An essential piece of the technology included with this version to enable these capabilities for the stream of email communications – as well as for other cases – is streaming ingestion. Synthesys is a Big Data system built on Hadoop, which is fundamentally geared to batch-processing and isn’t inherently appropriate for real-time analytics.  The open-source Storm distributed realtime computation system can handle large amounts of data in the stream. “We adopted it, so we can take messages one at a time as needed. The system has the knowledge now to keep up with the stream of data,” says Estes. “If you can’t analyze data in the stream, then write it out as soon as analysis is done, you can’t keep up with the stream of email.”

Digital Reasoning was able to add Storm to its ingestion toolkit because of its pluggable architecture. “Right now it supports Hadoop and Storm, so you can use two different systems to do ingestion. But it’s extensible, so a third or fourth system could be supported,” he says.

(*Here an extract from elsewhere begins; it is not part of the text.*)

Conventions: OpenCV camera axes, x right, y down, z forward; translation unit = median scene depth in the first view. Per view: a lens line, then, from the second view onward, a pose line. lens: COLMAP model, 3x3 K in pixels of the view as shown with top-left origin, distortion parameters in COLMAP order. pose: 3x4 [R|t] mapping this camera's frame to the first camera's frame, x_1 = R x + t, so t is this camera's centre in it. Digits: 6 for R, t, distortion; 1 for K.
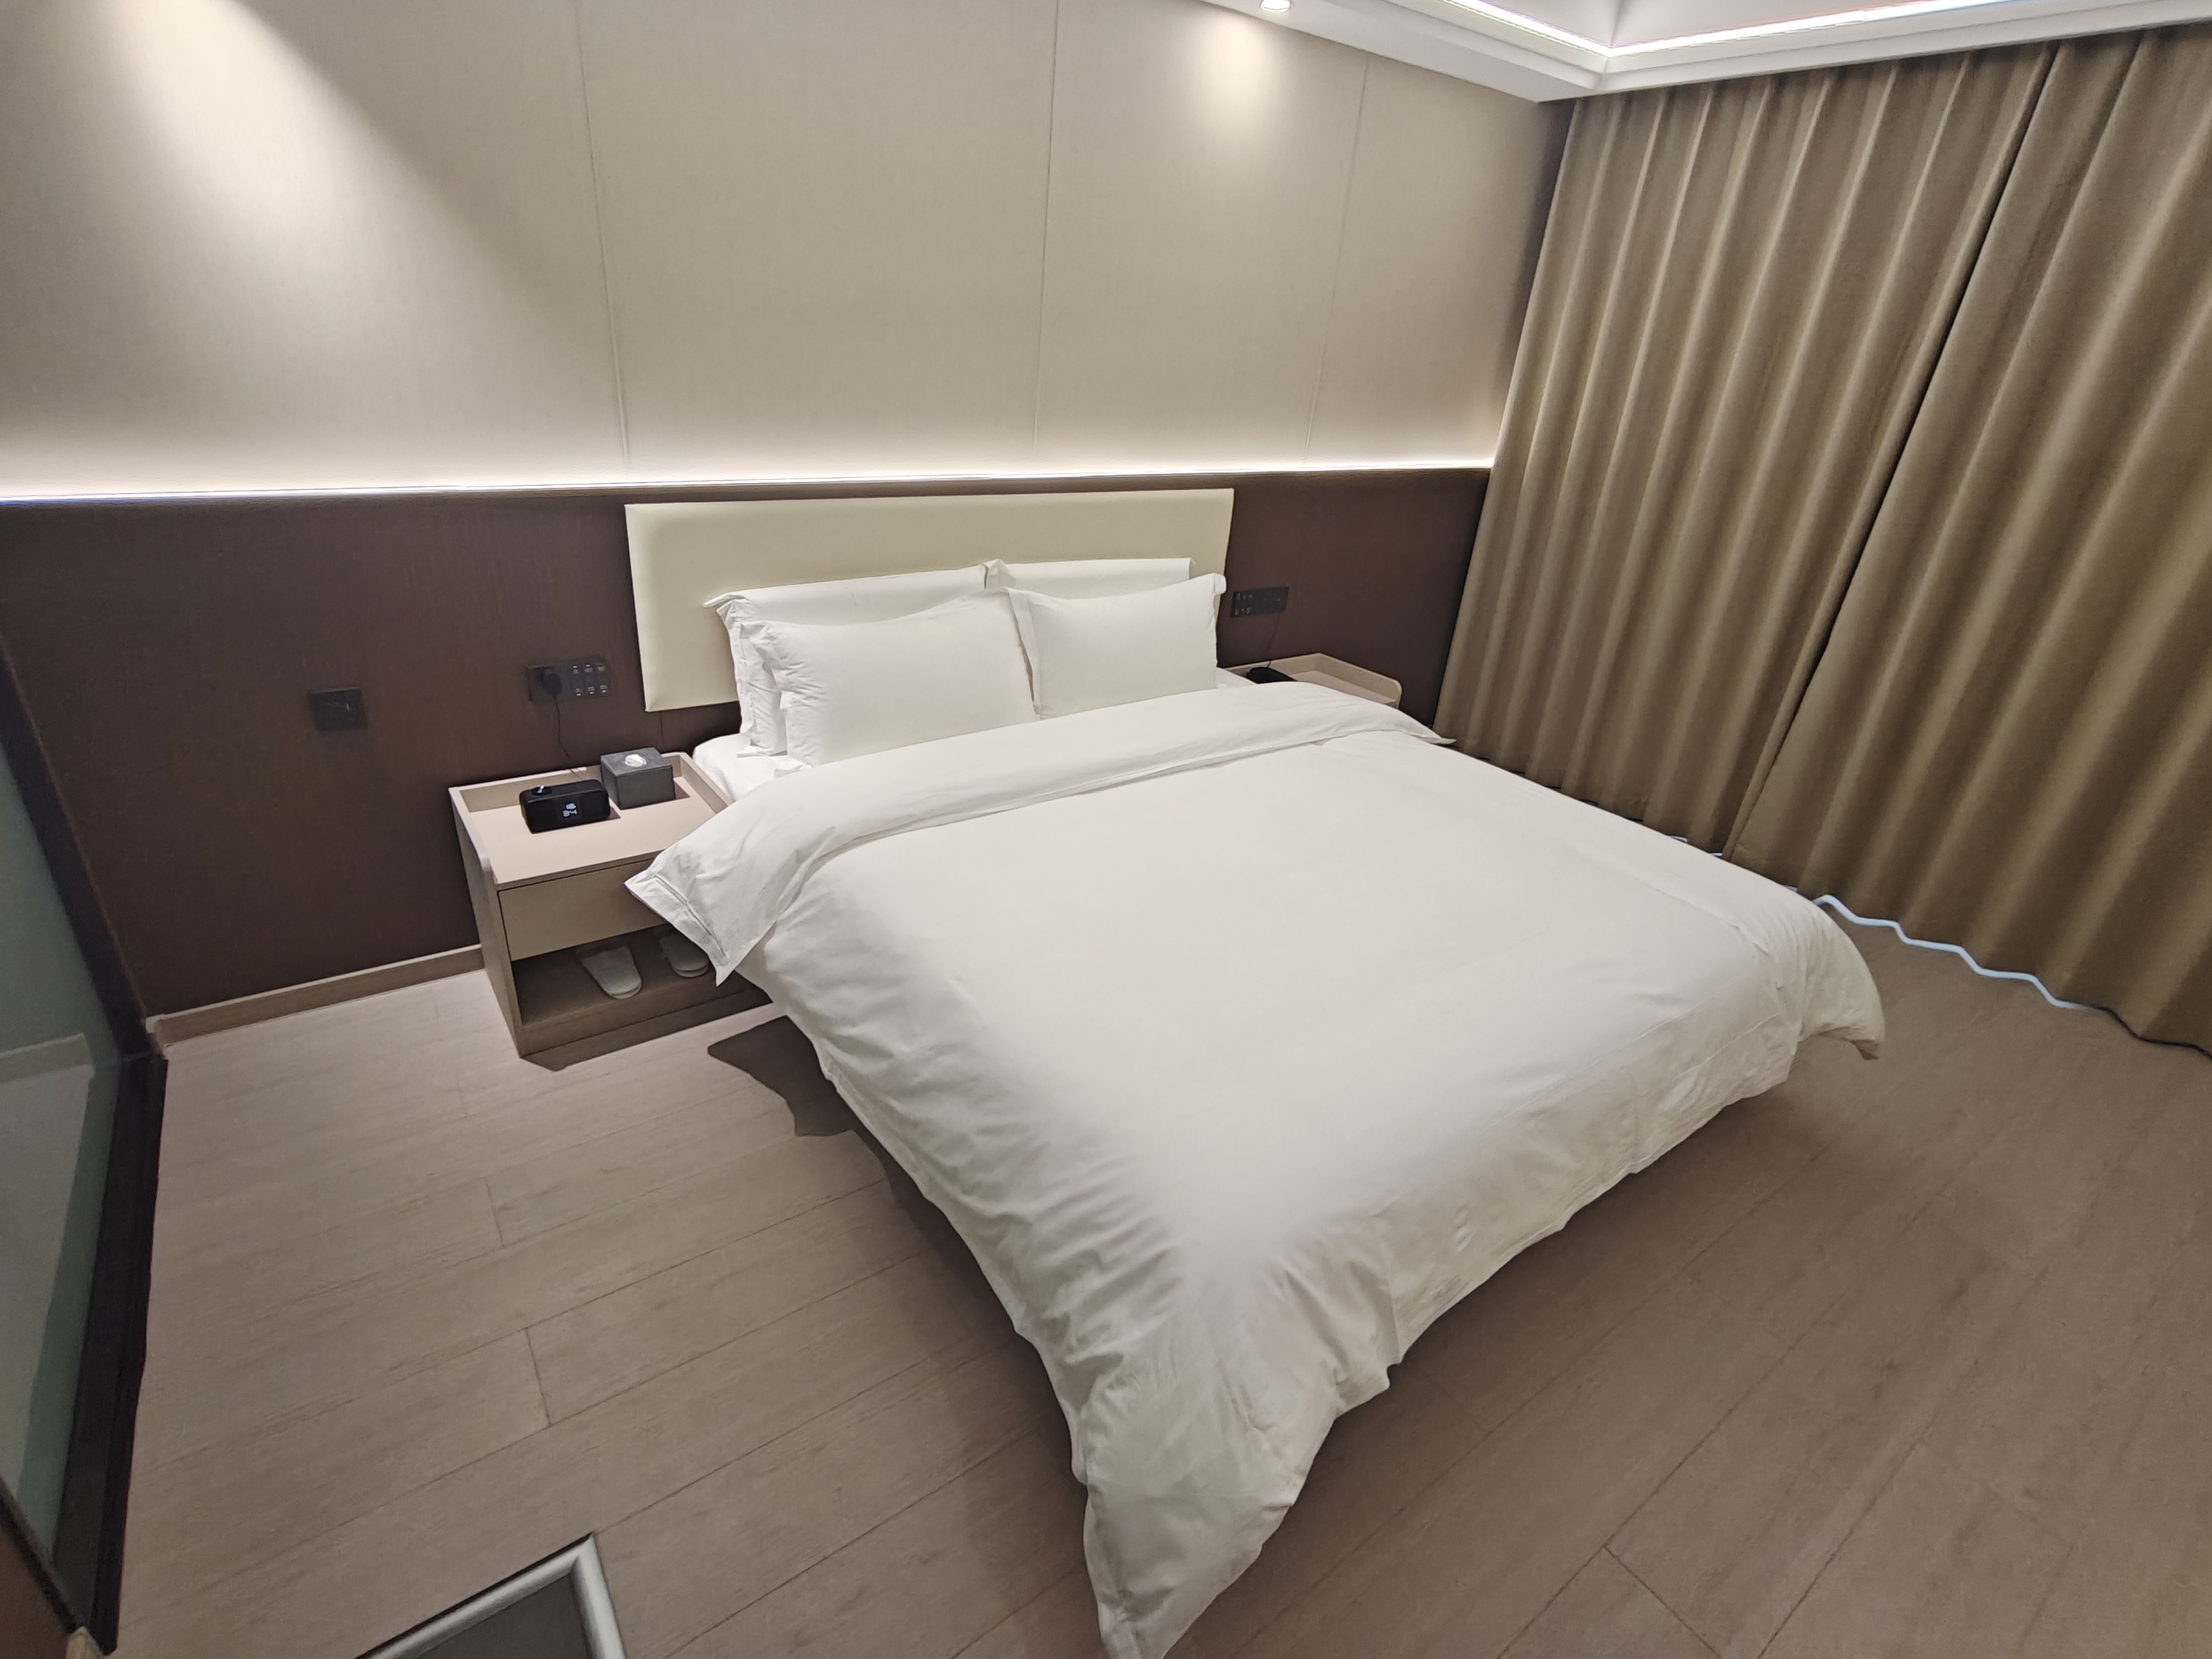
lens RADIAL K [[1045.7, 0, 1074.3], [0, 1045.7, 817.5], [0, 0, 1]] dist [-0.000205, 0.000344]
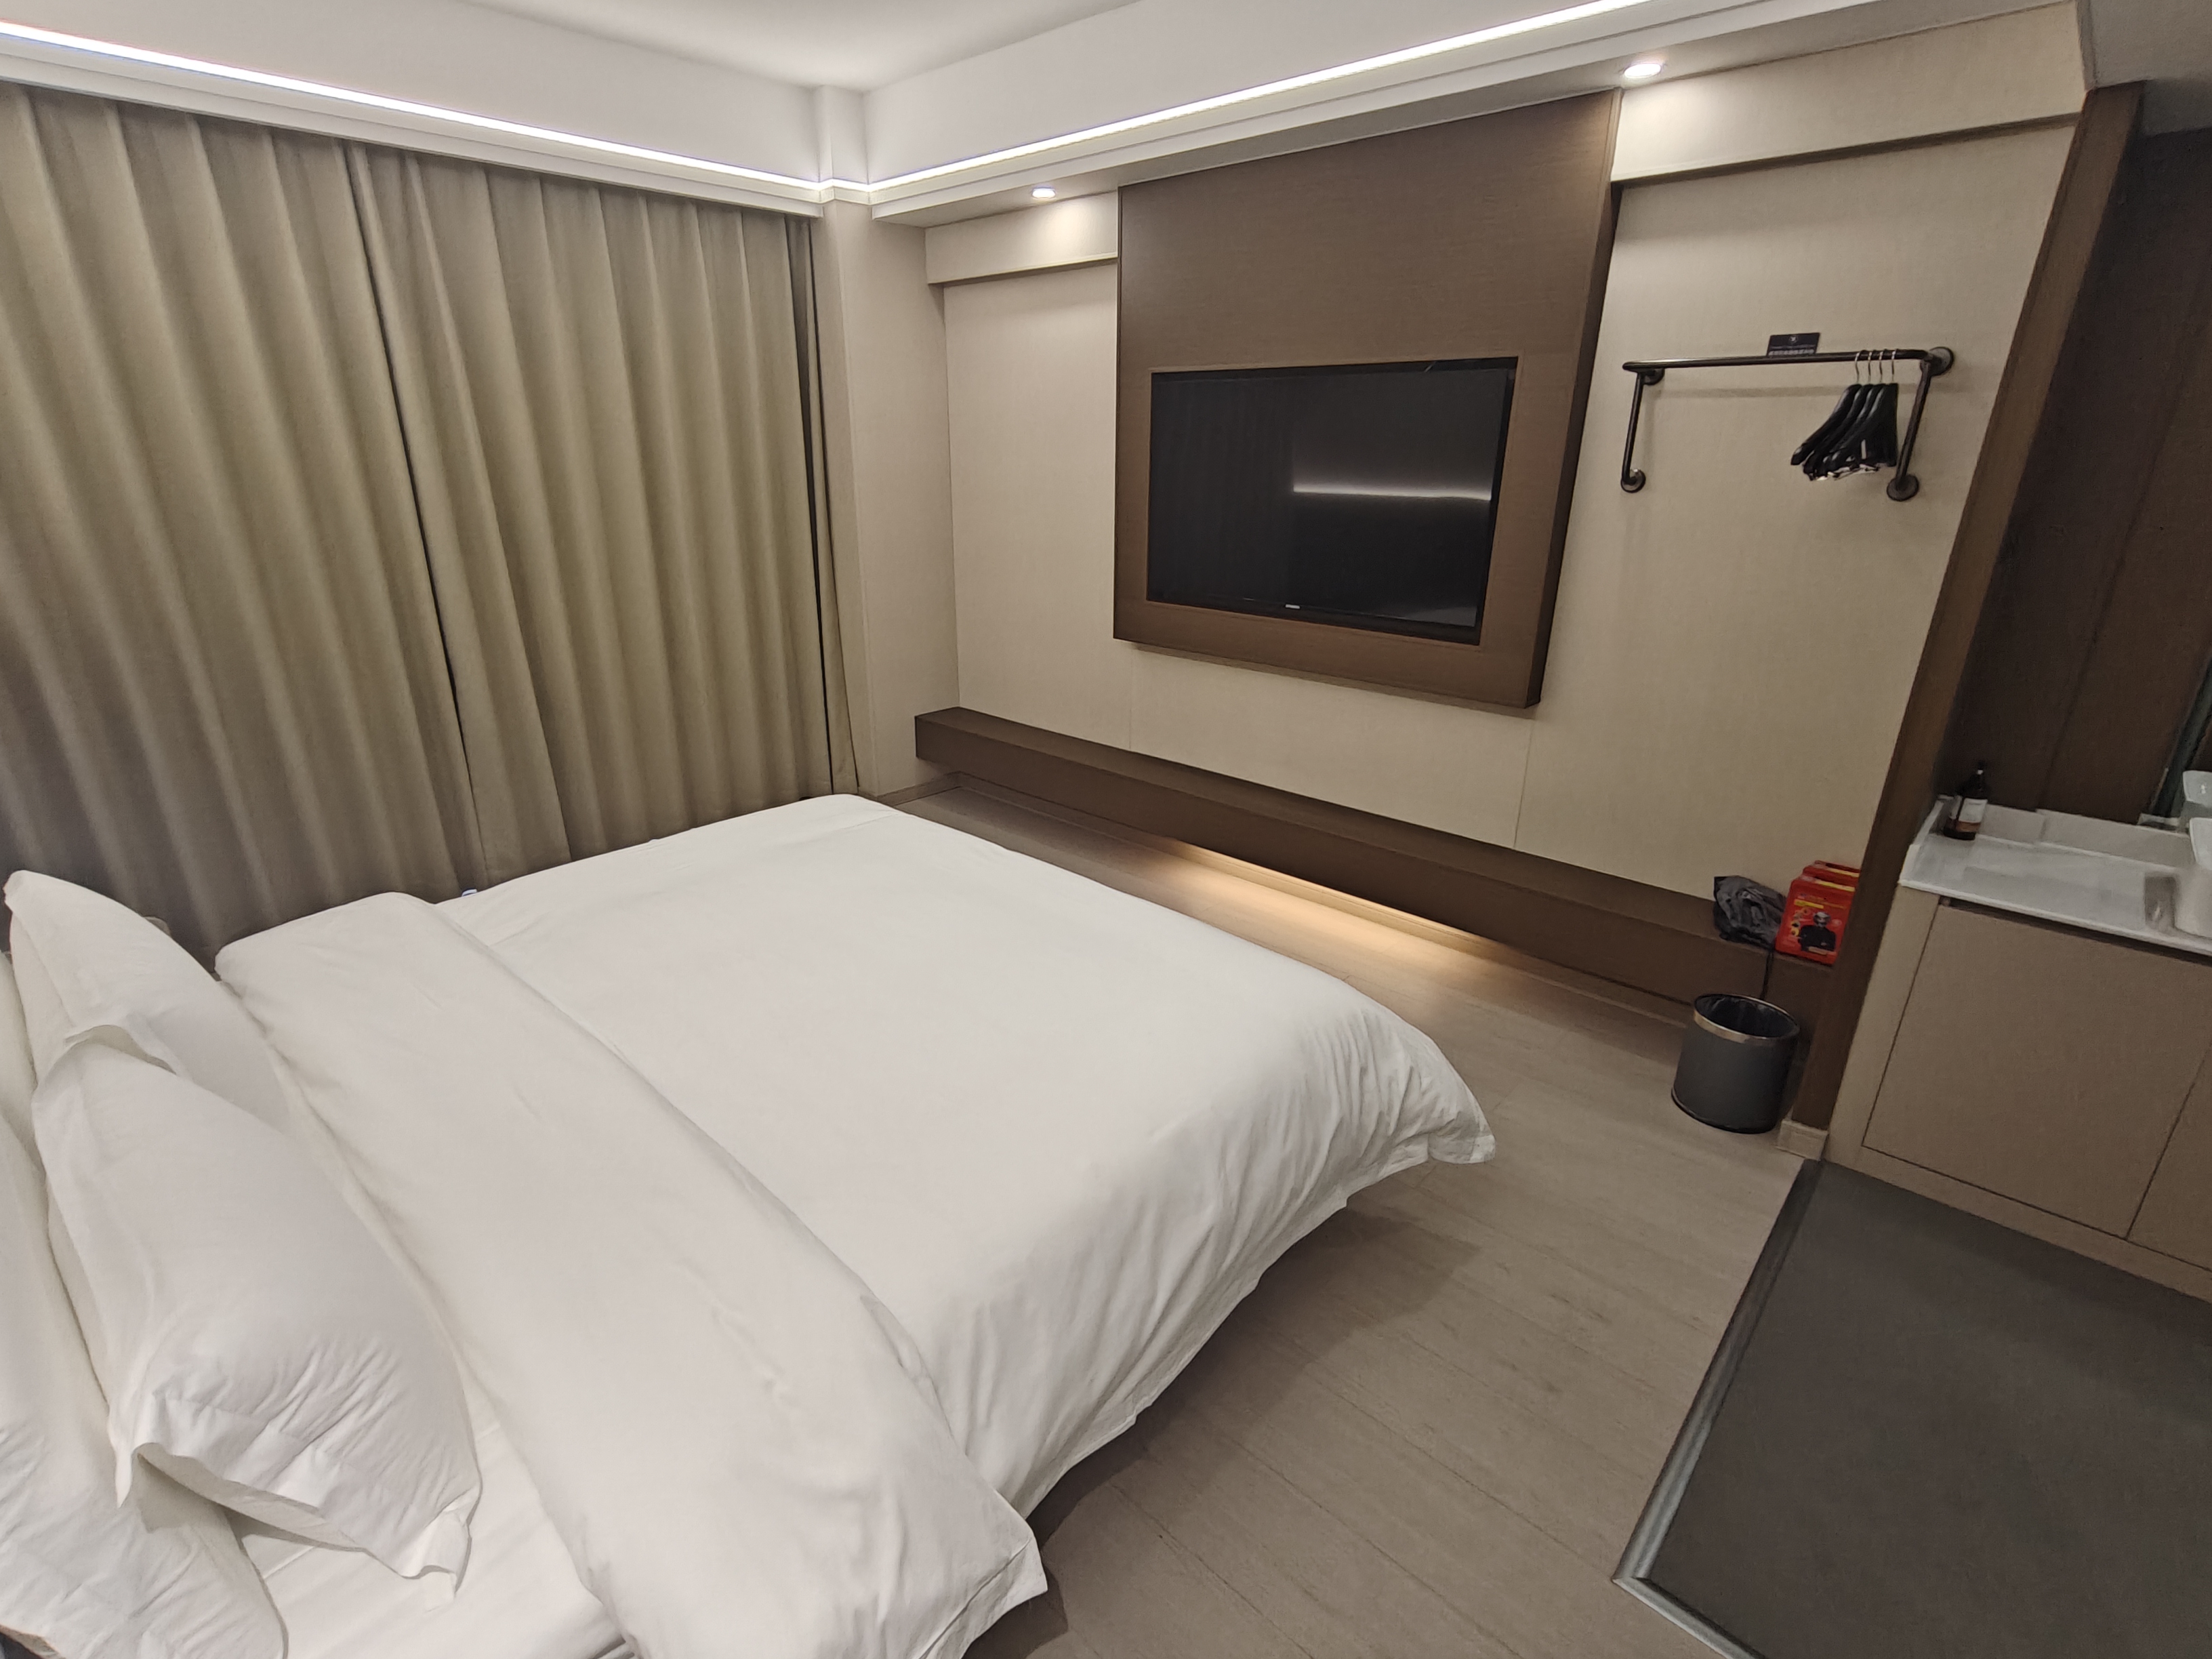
lens RADIAL K [[1045.7, 0, 1074.3], [0, 1045.7, 817.5], [0, 0, 1]] dist [-0.000205, 0.000344]
pose [[-0.196355, -0.401505, 0.894560, -0.675605], [0.406575, 0.796857, 0.446896, -0.423472], [-0.892267, 0.451456, 0.006776, 0.769656]]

Also in this release, entity resolution has taken a big step forward. “We’ve found a way to scale up to billions of entities being considered and eventually trillions of references or pointers,” Estes says. Synthesys is now 20 times more effective at resolving entities. “It’s a pretty big sea change.” In the works for the company in the next year is “really making true the idea that every enterprise can have their own Knowledge Graph, their own Google, if you will, for their proprietary data,” says Estes.